How to query Kusto (Azure data explorer) in C# and get strong type result?

Install Kusto client first.

<PackageReference Include="Microsoft.Azure.Kusto.Data" Version="9.2.0" />

And build an abstract class as a Kusto response row.

public abstract class KustoResponseRow
{
    public void SetPropertiesFromReader(IDataReader reader)
    {
        foreach (var property in this.GetType().GetProperties())
        {
            if (property.SetMethod != null)
            {
                property.SetValue(this, reader[property.Name]);
            }
        }
    }
}

Then you can create a new class named "KustoRepository".

Build a new KustoClient in its constructor. You'd better read the appId and appkey from configuration.

To get your app Id and app Key, you need to register it at Azure AD and allow it to access your Kusto (Azure data explorer) client.
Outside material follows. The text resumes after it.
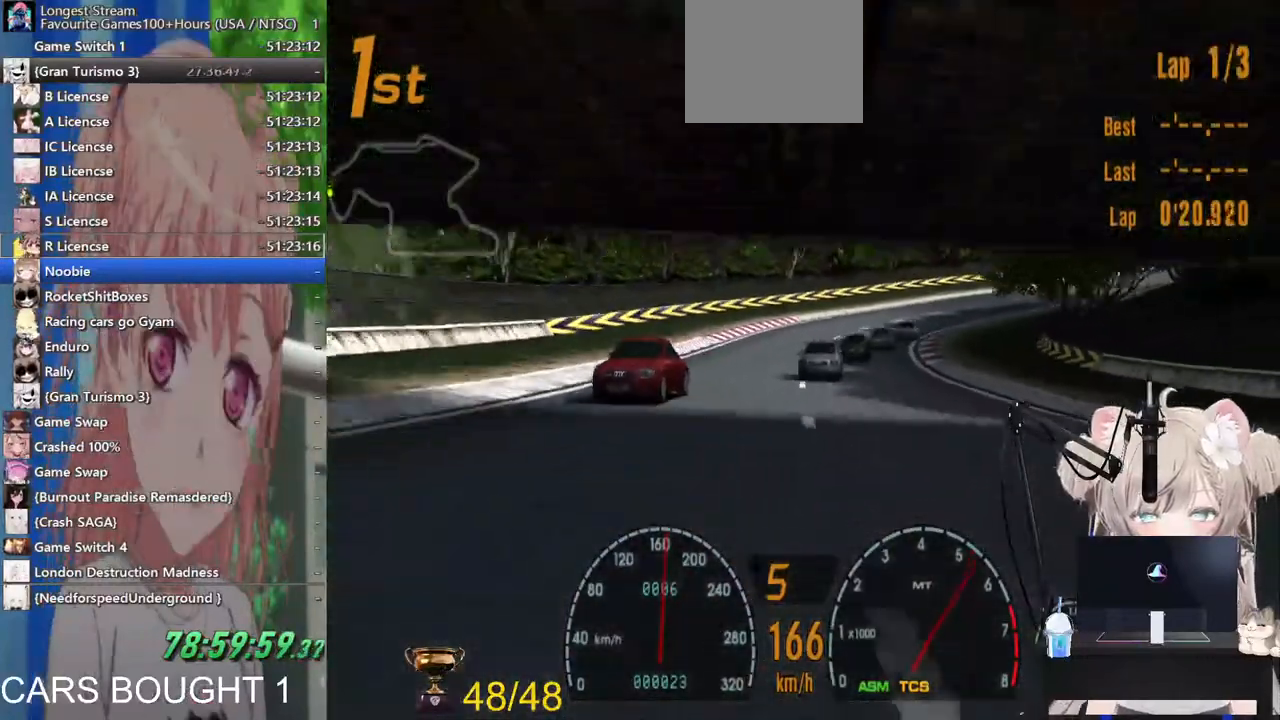
{"buttons": ["R2"], "left_stick": "left", "right_stick": "center", "events": [[267, "L1", "up"]]}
this.kustoClient = KustoClientFactory.CreateCslQueryProvider(new KustoConnectionStringBuilder
{
    DataSource = "https://someinstance.westus.kusto.windows.net/somedatabase",
    ApplicationClientId = "appId",
    ApplicationKey = "appKey",
    Authority = "tennat-id",
    FederatedSecurity = true
});

And build your query function:

public List<T> QueryKQL<T>(string query) where T : KustoResponseRow, new()
{
    var result = new List<T>();
    var reader = this.kustoClient.ExecuteQuery("set notruncation;\n" + query);

    while (reader.Read())
    {
        var newItem = new T();
        newItem.SetPropertiesFromReader(reader);
        result.Add(newItem);
    }

    return result;
}

We suggest you wrap it with a cache service. (Better performance)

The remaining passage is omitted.